### Task input:
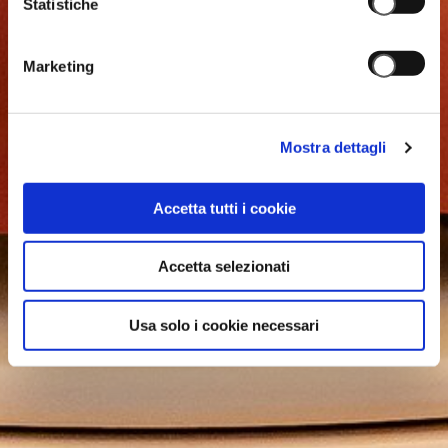
Statistiche
Marketing
Mostra dettagli
Accetta tutti i cookie
Accetta selezionati
Usa solo i cookie necessari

### Try it:
Copy all the lines above word for word, leaving out the pictures.

### Output for this exercise:
Statistiche
Marketing
Mostra dettagli
Accetta tutti i cookie
Accetta selezionati
Usa solo i cookie necessari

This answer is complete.